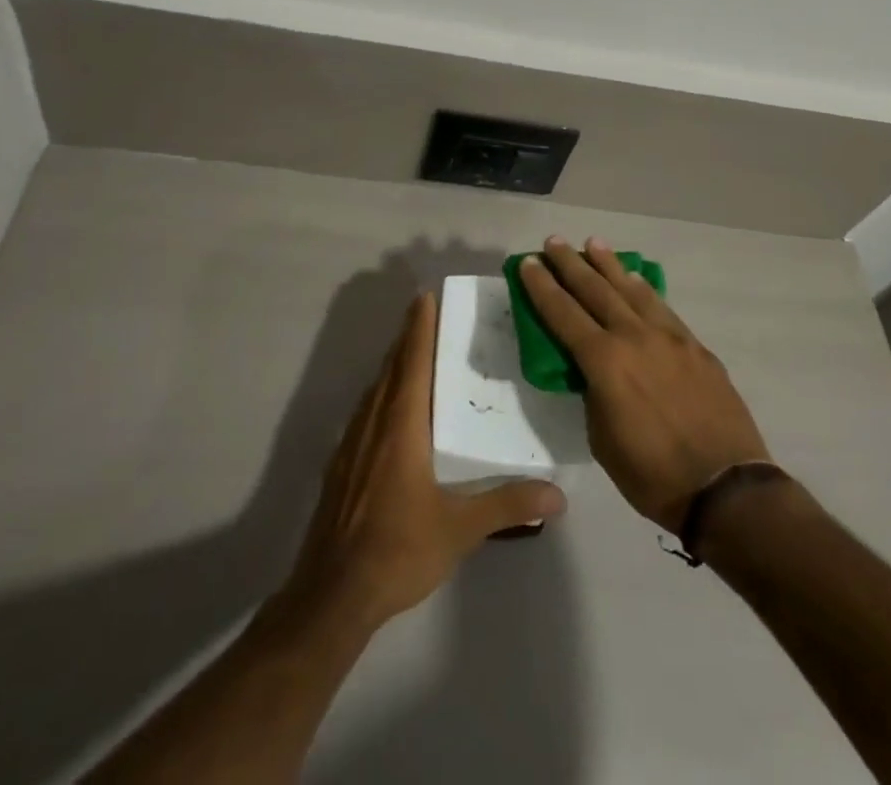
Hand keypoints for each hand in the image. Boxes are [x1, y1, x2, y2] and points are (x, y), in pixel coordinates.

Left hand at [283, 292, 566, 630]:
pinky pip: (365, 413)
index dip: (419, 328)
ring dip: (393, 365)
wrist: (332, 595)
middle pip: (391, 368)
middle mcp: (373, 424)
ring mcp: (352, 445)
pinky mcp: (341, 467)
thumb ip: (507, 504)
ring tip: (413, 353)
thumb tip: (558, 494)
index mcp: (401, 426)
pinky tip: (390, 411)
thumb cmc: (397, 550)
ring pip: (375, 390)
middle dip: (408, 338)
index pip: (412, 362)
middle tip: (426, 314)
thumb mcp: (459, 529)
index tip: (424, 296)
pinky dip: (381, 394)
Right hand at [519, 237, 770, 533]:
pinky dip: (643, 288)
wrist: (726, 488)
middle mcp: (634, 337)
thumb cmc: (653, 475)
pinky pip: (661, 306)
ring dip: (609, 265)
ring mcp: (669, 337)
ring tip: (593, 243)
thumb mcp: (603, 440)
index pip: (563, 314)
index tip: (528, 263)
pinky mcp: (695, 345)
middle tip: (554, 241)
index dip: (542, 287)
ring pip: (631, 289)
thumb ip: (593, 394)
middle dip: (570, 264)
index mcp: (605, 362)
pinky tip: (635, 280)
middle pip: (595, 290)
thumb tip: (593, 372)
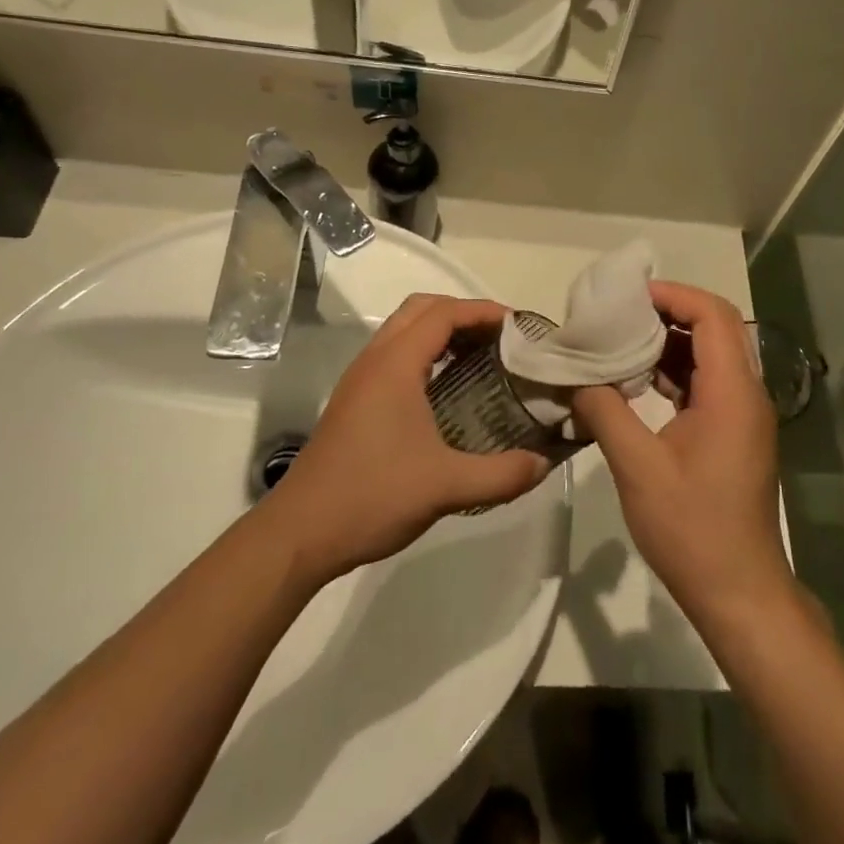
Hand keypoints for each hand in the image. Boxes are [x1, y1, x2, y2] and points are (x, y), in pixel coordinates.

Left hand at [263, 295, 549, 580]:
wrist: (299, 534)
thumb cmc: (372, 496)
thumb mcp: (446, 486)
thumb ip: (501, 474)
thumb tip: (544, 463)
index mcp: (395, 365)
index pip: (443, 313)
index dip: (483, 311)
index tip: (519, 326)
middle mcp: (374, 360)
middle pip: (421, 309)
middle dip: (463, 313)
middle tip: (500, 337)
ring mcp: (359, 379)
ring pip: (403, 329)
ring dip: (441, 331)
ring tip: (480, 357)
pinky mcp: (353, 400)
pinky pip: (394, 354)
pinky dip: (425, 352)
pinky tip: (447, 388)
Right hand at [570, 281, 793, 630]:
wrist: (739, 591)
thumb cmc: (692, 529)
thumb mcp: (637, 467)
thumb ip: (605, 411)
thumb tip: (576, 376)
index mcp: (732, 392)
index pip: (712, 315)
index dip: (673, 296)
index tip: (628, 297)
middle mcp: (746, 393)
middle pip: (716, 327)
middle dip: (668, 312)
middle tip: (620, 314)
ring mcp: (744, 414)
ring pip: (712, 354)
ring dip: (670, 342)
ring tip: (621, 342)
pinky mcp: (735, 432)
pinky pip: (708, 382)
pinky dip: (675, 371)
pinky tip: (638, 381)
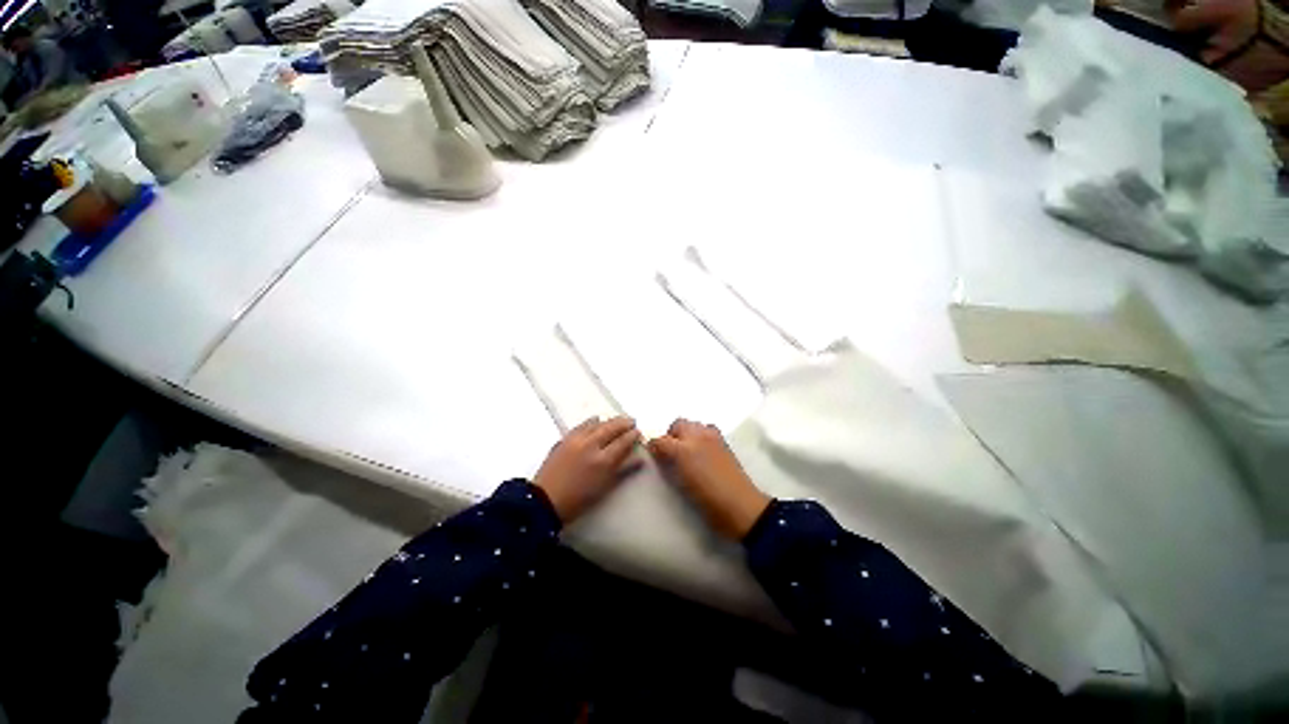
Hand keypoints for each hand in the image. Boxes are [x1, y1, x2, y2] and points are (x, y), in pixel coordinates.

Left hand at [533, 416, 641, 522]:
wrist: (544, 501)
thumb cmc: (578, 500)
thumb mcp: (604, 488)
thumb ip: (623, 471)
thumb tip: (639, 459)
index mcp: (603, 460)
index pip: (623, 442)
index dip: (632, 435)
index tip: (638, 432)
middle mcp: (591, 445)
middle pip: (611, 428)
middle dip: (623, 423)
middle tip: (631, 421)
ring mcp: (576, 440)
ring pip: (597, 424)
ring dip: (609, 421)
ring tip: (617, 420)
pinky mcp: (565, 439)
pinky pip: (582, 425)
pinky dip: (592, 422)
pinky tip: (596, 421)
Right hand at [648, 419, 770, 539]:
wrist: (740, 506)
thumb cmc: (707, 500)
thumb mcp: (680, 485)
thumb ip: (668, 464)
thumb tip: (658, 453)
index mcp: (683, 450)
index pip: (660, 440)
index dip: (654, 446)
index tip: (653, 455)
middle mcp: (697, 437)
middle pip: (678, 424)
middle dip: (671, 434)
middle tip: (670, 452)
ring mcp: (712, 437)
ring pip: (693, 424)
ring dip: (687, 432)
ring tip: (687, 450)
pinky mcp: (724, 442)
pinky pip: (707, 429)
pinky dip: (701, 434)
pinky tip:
────────────────────
> [PROBLEM DESCRIPTION]:
Each record should be copied exactly, and each image left out.

> [SOLVED PROBLEM]:
Hand keypoints for each hand in the image. Boxes are [x1, y1, x2, y2] and points are (x, y), in pixel coordinates.

Left hand at [283, 292, 566, 630]:
pinky pip: (365, 413)
index dip: (419, 328)
ring dip: (393, 365)
wrist: (332, 595)
middle pip: (391, 368)
middle mcp: (373, 424)
ring mcp: (352, 445)
pinky mcp: (341, 467)
thumb ip: (507, 504)
ring tip: (413, 353)
thumb tip: (558, 494)
index mcp: (401, 426)
pinky tip: (390, 411)
thumb cmc: (397, 550)
ring pip: (375, 390)
middle dip: (408, 338)
index pip: (412, 362)
middle tip: (426, 314)
thumb mcp: (459, 529)
index tip: (424, 296)
pinky dip: (381, 394)
Right hand at [519, 237, 770, 533]:
pinky dip: (643, 288)
wrist: (726, 488)
middle mcp: (634, 337)
thumb cmc: (653, 475)
pinky pip: (661, 306)
ring dip: (609, 265)
ring mcp: (669, 337)
ring tip: (593, 243)
thumb mcp: (603, 440)
index pip: (563, 314)
index tip: (528, 263)
pinky mcp: (695, 345)
middle tip: (554, 241)
index dip: (542, 287)
ring pip: (631, 289)
thumb ip: (593, 394)
middle dip: (570, 264)
index mcp: (605, 362)
pinky tip: (635, 280)
middle pip: (595, 290)
thumb tip: (593, 372)
Hand keypoints for each hand in the image. Boxes are [x1, y1, x2, y2] and points are (x, y), in pixel coordinates.

Left hand at [263, 295, 549, 580]:
wrist: (299, 534)
thumb cmc: (372, 496)
thumb mcp: (446, 486)
thumb ip: (501, 474)
thumb tip: (544, 463)
index mcp: (395, 365)
index pip: (443, 313)
index dip: (483, 311)
index tip: (519, 326)
middle mcp: (374, 360)
middle pip: (421, 309)
middle dip: (463, 313)
middle tip: (500, 337)
ring mcp: (359, 379)
ring pip: (403, 329)
ring dip: (441, 331)
ring tip: (480, 357)
pinky mcp: (353, 400)
pinky pip: (394, 354)
pinky dip: (425, 352)
pinky tip: (447, 388)
Right hand at [570, 281, 793, 630]:
wrist: (739, 591)
thumb cmc: (692, 529)
thumb mcp: (637, 467)
thumb ip: (605, 411)
thumb tip: (576, 376)
index mcp: (732, 392)
index pip: (712, 315)
index dip: (673, 296)
index tip: (628, 297)
middle mcp: (746, 393)
middle pip: (716, 327)
middle dip: (668, 312)
middle tip: (620, 314)
ring mcp: (744, 414)
ring pip: (712, 354)
ring dip: (670, 342)
ring tip: (621, 342)
pinky mcp: (735, 432)
pinky pip: (708, 382)
pinky dip: (675, 371)
pinky tip: (638, 381)
Hand keypoints for each hand in the image. Boxes are [x1, y1, x2, y2] and points are (x, y), in pixel coordinates.

Left hand at [533, 416, 641, 522]:
wrist: (544, 501)
thumb cmc: (578, 500)
thumb mcp: (604, 488)
thumb ip: (623, 471)
thumb tip: (639, 459)
index mcp: (603, 460)
index pip: (623, 442)
index dip: (632, 435)
index tip: (638, 432)
middle mcp: (591, 445)
middle pip: (611, 428)
middle dip: (623, 423)
middle tip: (631, 421)
ring mcp: (576, 440)
ring pip: (597, 424)
ring dip: (609, 421)
ring tip: (617, 420)
pinky mcp: (565, 439)
pinky pip: (582, 425)
pinky dip: (592, 422)
pinky tip: (596, 421)
Right hand at [648, 419, 770, 539]:
wrist: (740, 506)
thumb cmc: (707, 500)
thumb mcp: (680, 485)
thumb ip: (668, 464)
thumb tip: (658, 453)
index mcp: (683, 450)
index pip: (660, 440)
index dip: (654, 446)
index tip: (653, 455)
middle mcp: (697, 437)
middle pip: (678, 424)
middle dip: (671, 434)
middle tip: (670, 452)
ring mcp: (712, 437)
ring pip: (693, 424)
ring dip: (687, 432)
ring tip: (687, 450)
pinky mcp: (724, 442)
pinky pip: (707, 429)
pinky dip: (701, 434)
pinky tip:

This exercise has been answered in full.